Intermediate-acting insulin: This type of insulin has a slower onset of action, usually starting within 2 to 4 hours, peaking in 4 to 12 hours, and lasting up to 18 hours. Examples include NPH insulin (Neutral Protamine Hagedorn), such as Humulin N or Novolin N.

Long-acting insulin: It has a slow and steady release, providing a baseline insulin level for an extended period. These insulins start working in about 1 to 2 hours, have no pronounced peak, and can last from 18 to 24 hours or more. Examples include insulin glargine (Lantus, Basaglar, Toujeo), insulin detemir (Levemir), and insulin degludec (Tresiba).

Ultra-long-acting insulin: Some newer formulations offer even longer durations of action, providing basal insulin coverage for more than 24 hours. Insulin degludec (Tresiba) is an example, known for its longer duration and stable action.

Here Are Some Of The Newer Diabetic Medications

SGLT2 Inhibitors (Sodium-Glucose Co-Transporter 2 Inhibitors): Medications like empagliflozin (Jardiance), dapagliflozin (Farxiga), and canagliflozin (Invokana) are part of this class. They work by reducing the reabsorption of glucose by the kidneys, thereby lowering blood sugar levels.
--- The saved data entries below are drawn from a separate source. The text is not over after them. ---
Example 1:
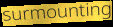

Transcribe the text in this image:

surmounting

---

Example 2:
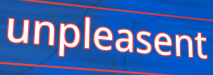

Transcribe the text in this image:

unpleasent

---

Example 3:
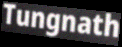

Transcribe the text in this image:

Tungnath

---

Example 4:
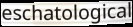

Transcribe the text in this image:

eschatological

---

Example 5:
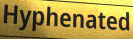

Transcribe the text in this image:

HyphenatedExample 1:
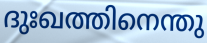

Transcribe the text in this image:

ദുഃഖത്തിനെന്തു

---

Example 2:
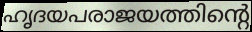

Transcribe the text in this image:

ഹൃദയപരാജയത്തിന്റെ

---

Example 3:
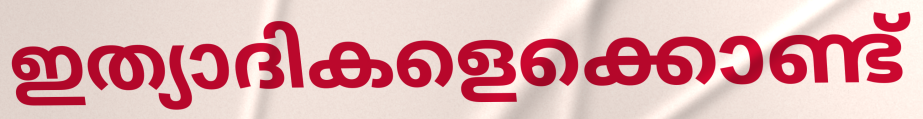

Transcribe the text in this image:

ഇത്യാദികളെക്കൊണ്ട്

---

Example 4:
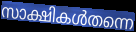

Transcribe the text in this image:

സാക്ഷികൾതന്നെ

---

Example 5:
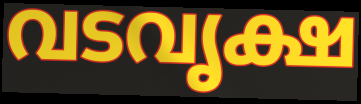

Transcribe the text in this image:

വടവൃക്ഷ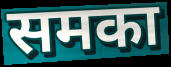
समका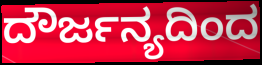
ದೌರ್ಜನ್ಯದಿಂದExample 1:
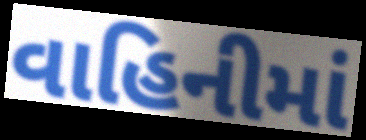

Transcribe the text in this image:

વાહિનીમાં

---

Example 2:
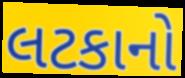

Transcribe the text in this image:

લટકાનો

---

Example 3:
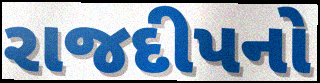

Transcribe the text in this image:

રાજદીપનો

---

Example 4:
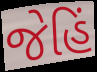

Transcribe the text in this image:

જેહિં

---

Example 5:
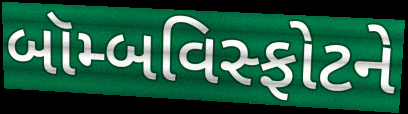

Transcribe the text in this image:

બૉમ્બવિસ્ફોટને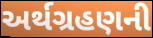
અર્થગ્રહણનીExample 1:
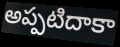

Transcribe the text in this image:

అప్పటిదాకా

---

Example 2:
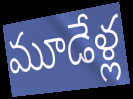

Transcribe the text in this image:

మూడేళ్ల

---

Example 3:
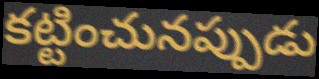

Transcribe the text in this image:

కట్టించునప్పుడు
Additionally, they have shown benefits in reducing the risk of cardiovascular events and improving kidney function in people with diabetes.
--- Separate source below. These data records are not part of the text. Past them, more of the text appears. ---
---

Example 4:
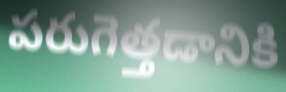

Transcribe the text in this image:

పరుగెత్తడానికి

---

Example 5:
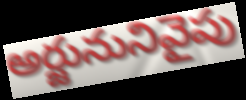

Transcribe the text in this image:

అర్జునునివైపు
GLP-1 Receptor Agonists (Glucagon-Like Peptide-1 Receptor Agonists): These medications include liraglutide (Victoza), dulaglutide (Trulicity), exenatide (Byetta), and semaglutide (Ozempic). They work by mimicking the action of GLP-1, a hormone that increases insulin secretion, decreases glucagon production, slows digestion, and helps regulate appetite. GLP-1 receptor agonists have shown benefits in weight management and cardiovascular health.

DPP-4 Inhibitors (Dipeptidyl Peptidase 4 Inhibitors): Medications such as sitagliptin (Januvia), saxagliptin (Onglyza), and linagliptin (Tradjenta) are part of this class. They work by blocking the enzyme DPP-4, which in turn increases the levels of incretin hormones. Incretins help regulate blood sugar levels by increasing insulin release and decreasing glucagon production.

Insulin Analogues: Newer formulations of insulin have been developed to provide more stable and prolonged effects, such as insulin degludec (Tresiba), which offers a longer duration of action compared to traditional insulins.

Combo Medications: Some newer medications combine different classes of diabetes drugs in a single pill to simplify dosing and improve adherence for patients.

Bile Acid Sequestrants: While traditionally used for managing cholesterol levels, medications like colesevelam have shown some promise in aiding glycemic control by binding to bile acids in the intestine, potentially lowering blood sugar levels.

Amylin Analogues: Pramlintide (Symlin) is an amylin analogue that mimics the hormone amylin, which is deficient in people with diabetes. It helps control post-meal blood sugar spikes by slowing gastric emptying and reducing glucagon secretion from the pancreas.

Glinides: Repaglinide and nateglinide are medications that stimulate the pancreas to release insulin rapidly, especially after meals. They have a shorter duration of action compared to sulfonylureas and can help control blood sugar levels during mealtime.

Dual or Triple Combination Therapies: Some medications combine two different classes of diabetes drugs or even three in some cases, providing a more comprehensive approach to managing blood sugar levels.

Gene Therapy and Novel Approaches: Research is ongoing in exploring gene therapy and novel mechanisms to target diabetes, aiming to provide more effective and targeted treatments with potentially fewer side effects.